This checklist is used in combination with the guidelines for the Replicability Line of Assessment for the ISWC 2020 Reproducibility Track.
Hypothesis and Overall Design Evaluation
- Overall design of evaluation
- Methods to acquire evidence of support
- Independent & dependent variables
- Environment factors to control for
- (in case of several hypotheses) which (parts of) experiments to which hypothesis refer
Target and Study User Groups
- Target user group - demographics, (level of) domain expertise & technological experience, experience with Semantic Web technologies
- Study user group - demographics, (level of) domain expertise & technological experience, experience with Semantic Web technologies
- Differences & commonalities between the target and study user groups
- Recruitment channels & venues
- Compensation provided for participants
- For publicly available datasets - version, retrieval date and location, other metadata
- For publicly available datasets - preprocessing scripts & resources
- For private datasets - characteristics of the dataset and how they refer to the study and tasks.
- For private datasets - example inputs for the different tasks.
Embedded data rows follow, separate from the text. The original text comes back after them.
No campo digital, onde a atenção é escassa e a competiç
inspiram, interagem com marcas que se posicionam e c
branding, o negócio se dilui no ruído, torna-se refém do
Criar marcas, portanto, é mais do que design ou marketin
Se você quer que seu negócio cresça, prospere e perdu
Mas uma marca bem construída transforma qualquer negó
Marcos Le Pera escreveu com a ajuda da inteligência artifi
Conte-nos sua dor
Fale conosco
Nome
Where possible sample anonymised data should be provided.
- Study conditions (within-subject vs between-subject studies) and number of participants
- Task assignment and balancing for ordering effects
- Tasks and input data per task for each condition (all combinations of tasks if participants have received different (sets of) tasks)
- Tasks related to users’ (level of) expertise
- Common tasks vs rare tasks
- Solution(s) to the tasks, highlighting where these differ significantly between users
- Success criteria - binary or continuous & how it is determined
- Unexpected results (interim and final) and how these contribute to findings and future work
- Hardware configuration and special purpose hardware (for instance, eye-tracking cameras)
- Software environment and special purpose software (for instance, screen recording applications)
- Surrounding environment & special environment conditions if the system/method is supposed to be used in such
- Interaction context (for instance, touch interaction, joystick, large & high resolution displays, etc.)
- Presence of observers/members of the evaluation team and their role
- The level of expertise/experience of each member of the evaluation team should be documented (one of: novice, some experience, experienced, very experienced).
- Provide a timeline of all evaluation phases
- Motivate your choice in cases several options are available (for instance, selection of questionnaires)
- Implementation details of think-aloud protocols or similar
Analysis of Collected Data
Anonymized raw data
- Measurements of dependent variables
- Overall time & time per task for each participant, against expected times (average, minimum and maximum length of each session, whether one-off or longitudinal)
- Answers to standardized or custom questionnaires
- Observer notes if one has been present
- Results per group (in cases the study participants possess various backgrounds)
- Motivate data analysis method and statistical tests
- Relevant scripts, libraries & other resources for analysis and generating the figures
- Potential biases and threats to validity
- Data on pilot studies should also be submitted, in addition to key changes made prior to final study, along with explanations for these.
Acknowledgements: These guidelines are inspired by Valentina’s experience from participating in the organization of the VOILA! Workshop series as well as co-authoring of the A Framework to Conduct and Report on Empirical User Studies in Semantic Web Contexts paper. We thank Aba-Sah Dadzie, Catia Pesquita and Patrick Lambrix for sharing their experience, feedback and suggestions while refining this document.